Distorted Body Image and Misperception of Pain

Perceptions of pain and body image dissatisfaction were correlated in patients with AN and BN.

The many consequences of body image are clear to those who work in the field of eating disorders. However, disturbances of body image can also be associated with disturbed perceptions of pain, according to the results of a recent sturdy from the Czech Republic (J Pain Res. 2017; 10:1677).

Dr. Anna Yamamotova and psychologists at Charles University, Prague, examined the associations between perception of body image, body dissatisfaction, and pain perception in a group of 61 women inpatients with eating disorders (31 with AN and 30 with BN) and 30 age-matched healthy control women. All the inpatients were tested during their first week in the hospital. Forty of the patients were taking psychiatric medications at the time of the study; most commonly selective serotonin reuptake inhibitors.

Heat sensitivity was measured using a heat analgesia meter applied to the finger; participants withdrew the finger as soon as they began to feel pain. To avoid any injury, a timer was set for 10 seconds. The pain threshold was measured on the dorsal aspect of the right index, middle, and ring fingers.

All subjects then filled out a series of questionnaires. The Body Attitude Test (BAT) measures body image disturbances among women with eating disorders using 3 subscales: negative appreciation of one’s body, lack of familiarity with one’s body, and general body dissatisfaction. Body image perception and dissatisfaction with one’s own body were measured with Anamorphic Micro Software; Anamorphic Micro is a computerized image assessment program that allows the examiner to distort body image by up to 100%. Using the program, the examiner is able to widen or to narrow the photograph of the patient’s body.

A photograph taken of each patient standing in front of a plain white wall was enlarged or narrowed using the computer software. Patients were first asked to adjust each photograph so that it matched what they judged to be their real appearance. Then the patient was asked to adjust the modified image to correspond to how she would like to look.

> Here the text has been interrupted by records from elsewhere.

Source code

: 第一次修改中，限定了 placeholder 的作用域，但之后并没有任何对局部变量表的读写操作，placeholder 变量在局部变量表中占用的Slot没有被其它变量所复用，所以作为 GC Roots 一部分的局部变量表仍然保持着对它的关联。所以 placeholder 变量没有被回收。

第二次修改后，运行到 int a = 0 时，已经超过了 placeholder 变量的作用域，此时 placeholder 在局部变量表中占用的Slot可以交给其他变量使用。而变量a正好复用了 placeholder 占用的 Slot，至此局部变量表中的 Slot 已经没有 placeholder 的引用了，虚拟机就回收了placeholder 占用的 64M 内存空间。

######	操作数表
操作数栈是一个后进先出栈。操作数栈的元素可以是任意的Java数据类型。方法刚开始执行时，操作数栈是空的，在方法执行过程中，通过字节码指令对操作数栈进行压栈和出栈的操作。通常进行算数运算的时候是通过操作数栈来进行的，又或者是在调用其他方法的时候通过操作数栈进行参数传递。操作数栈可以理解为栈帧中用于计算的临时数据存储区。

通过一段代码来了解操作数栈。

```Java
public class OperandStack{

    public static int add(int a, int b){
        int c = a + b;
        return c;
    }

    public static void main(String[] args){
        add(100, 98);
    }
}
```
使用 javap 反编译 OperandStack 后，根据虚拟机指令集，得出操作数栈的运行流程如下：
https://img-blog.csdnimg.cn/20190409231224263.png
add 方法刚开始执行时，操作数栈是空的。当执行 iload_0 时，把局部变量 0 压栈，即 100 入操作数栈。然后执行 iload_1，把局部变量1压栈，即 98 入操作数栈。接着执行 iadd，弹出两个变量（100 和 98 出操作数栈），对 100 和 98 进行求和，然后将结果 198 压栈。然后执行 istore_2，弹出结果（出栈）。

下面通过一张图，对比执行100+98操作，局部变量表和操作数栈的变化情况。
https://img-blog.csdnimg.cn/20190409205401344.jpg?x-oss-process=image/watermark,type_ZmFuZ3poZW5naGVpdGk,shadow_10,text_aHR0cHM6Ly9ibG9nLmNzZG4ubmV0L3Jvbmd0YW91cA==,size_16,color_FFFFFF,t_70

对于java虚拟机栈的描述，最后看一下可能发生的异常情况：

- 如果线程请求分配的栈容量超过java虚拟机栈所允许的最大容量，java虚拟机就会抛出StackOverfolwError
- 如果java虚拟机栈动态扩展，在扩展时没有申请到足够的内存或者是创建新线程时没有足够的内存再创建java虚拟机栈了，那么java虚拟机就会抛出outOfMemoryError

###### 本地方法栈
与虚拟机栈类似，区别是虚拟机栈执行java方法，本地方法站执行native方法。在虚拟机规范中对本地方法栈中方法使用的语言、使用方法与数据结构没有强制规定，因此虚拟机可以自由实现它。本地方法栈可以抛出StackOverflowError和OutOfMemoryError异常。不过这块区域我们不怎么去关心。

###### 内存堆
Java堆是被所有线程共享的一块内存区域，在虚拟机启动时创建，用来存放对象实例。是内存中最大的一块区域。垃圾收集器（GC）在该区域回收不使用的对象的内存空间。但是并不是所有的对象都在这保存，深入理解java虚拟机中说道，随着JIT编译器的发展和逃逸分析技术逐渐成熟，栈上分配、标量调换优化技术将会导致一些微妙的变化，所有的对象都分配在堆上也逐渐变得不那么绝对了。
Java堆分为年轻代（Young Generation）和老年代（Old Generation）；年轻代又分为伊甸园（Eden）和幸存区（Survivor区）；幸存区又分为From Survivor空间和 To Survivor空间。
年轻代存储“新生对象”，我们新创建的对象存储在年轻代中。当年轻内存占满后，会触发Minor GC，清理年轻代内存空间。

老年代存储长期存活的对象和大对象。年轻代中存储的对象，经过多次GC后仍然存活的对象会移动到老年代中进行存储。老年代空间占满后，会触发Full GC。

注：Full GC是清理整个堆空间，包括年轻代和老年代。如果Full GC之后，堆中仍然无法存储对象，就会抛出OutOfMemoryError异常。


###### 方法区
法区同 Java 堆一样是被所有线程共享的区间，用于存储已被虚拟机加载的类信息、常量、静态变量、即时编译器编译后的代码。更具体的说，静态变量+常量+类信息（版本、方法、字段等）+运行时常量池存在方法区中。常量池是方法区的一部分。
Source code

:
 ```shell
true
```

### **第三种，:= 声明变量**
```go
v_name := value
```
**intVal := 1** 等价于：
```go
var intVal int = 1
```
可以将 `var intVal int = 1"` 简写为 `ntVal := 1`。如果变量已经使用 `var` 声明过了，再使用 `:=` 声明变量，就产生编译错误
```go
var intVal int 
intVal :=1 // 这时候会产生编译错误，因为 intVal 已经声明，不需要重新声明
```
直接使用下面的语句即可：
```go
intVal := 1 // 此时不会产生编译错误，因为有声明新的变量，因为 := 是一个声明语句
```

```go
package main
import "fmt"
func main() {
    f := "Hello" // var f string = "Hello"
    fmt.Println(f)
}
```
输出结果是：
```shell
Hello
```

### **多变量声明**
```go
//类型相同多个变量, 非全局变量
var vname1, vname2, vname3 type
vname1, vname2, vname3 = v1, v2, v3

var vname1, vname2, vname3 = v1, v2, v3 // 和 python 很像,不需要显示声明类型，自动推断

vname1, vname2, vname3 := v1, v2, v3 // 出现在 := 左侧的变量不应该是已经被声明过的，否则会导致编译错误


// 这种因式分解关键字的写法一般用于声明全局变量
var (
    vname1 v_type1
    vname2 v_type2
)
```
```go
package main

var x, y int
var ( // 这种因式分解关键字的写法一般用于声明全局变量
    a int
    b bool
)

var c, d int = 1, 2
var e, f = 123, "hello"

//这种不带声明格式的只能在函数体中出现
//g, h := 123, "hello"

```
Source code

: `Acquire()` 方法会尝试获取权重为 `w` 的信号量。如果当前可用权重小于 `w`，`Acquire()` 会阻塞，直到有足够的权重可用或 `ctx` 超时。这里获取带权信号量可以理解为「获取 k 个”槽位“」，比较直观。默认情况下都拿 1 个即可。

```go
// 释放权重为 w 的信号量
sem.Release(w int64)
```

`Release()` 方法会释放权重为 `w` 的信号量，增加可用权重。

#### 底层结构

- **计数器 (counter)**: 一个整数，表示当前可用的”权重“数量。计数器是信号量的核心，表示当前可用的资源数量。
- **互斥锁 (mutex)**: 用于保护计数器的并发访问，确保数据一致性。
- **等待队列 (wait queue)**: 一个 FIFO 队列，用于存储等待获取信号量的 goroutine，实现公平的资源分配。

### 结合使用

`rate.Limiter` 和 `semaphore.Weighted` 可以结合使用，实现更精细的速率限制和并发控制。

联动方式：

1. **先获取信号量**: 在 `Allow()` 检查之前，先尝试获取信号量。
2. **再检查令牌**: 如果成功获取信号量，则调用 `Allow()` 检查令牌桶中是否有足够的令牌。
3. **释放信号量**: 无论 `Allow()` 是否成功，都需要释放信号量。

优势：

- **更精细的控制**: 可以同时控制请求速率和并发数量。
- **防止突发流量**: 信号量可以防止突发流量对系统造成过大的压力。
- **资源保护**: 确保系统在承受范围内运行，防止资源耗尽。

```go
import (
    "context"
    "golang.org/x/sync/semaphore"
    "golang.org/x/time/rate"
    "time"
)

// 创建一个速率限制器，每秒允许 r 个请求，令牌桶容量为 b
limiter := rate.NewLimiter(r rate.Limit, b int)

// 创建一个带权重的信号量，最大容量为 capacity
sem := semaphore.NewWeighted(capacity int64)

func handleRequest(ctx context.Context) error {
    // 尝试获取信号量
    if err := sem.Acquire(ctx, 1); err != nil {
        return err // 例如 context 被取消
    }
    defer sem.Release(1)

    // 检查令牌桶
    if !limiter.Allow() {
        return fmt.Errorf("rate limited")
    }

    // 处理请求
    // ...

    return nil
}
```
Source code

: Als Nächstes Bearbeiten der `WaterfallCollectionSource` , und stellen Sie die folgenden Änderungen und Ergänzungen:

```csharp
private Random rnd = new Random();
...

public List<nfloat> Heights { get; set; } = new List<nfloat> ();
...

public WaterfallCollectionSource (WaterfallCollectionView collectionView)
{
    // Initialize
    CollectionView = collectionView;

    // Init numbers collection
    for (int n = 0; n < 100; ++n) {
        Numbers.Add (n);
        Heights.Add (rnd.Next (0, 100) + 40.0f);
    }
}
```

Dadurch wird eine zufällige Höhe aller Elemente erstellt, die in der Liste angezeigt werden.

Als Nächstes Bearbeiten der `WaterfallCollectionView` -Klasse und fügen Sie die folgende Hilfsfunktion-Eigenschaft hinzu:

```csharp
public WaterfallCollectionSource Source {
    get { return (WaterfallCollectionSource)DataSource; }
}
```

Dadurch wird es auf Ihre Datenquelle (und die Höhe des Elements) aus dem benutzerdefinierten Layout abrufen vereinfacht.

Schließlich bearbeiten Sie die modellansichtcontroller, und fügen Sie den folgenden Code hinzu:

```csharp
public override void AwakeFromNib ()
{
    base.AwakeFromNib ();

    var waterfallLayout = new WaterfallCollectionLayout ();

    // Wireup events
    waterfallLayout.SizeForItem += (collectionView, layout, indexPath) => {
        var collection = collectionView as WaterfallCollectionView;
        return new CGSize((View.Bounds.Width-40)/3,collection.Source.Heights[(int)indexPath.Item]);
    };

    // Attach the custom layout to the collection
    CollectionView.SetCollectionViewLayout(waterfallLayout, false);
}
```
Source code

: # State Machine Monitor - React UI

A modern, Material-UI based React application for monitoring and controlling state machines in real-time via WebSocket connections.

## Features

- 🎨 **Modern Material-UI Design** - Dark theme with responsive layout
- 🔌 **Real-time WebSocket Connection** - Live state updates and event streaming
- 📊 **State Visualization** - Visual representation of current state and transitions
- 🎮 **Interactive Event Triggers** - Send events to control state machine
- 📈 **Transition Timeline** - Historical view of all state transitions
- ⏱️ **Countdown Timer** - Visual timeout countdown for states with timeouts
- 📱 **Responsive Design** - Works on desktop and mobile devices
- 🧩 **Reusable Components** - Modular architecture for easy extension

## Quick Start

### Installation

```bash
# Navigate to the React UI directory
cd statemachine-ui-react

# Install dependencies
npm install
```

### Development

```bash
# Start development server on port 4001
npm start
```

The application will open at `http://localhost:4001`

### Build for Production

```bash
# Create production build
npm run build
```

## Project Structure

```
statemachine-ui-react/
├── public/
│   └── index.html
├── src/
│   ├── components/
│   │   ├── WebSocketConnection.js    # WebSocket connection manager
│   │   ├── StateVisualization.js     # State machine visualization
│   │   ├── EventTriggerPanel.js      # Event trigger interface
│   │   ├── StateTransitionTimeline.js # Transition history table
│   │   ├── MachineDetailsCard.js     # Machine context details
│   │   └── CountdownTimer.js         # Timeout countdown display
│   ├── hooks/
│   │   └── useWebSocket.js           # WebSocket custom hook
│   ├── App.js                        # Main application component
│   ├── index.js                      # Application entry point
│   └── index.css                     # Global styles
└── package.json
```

As the authors had originally hypothesized, patients with AN and BN had similarly higher pain thresholds than did the controls. Not surprisingly, results from the BAT showed that patients with AN and BN were more dissatisfied with their bodies than were the control women. Both patient groups overestimated their body size (123% in BN patients and 130% in AN patients). Body perception did not correlate with pain sensitivity among those with AN or BN.

These results demonstrate some of the complex relationships that exist between ED cognitive variables and physical health.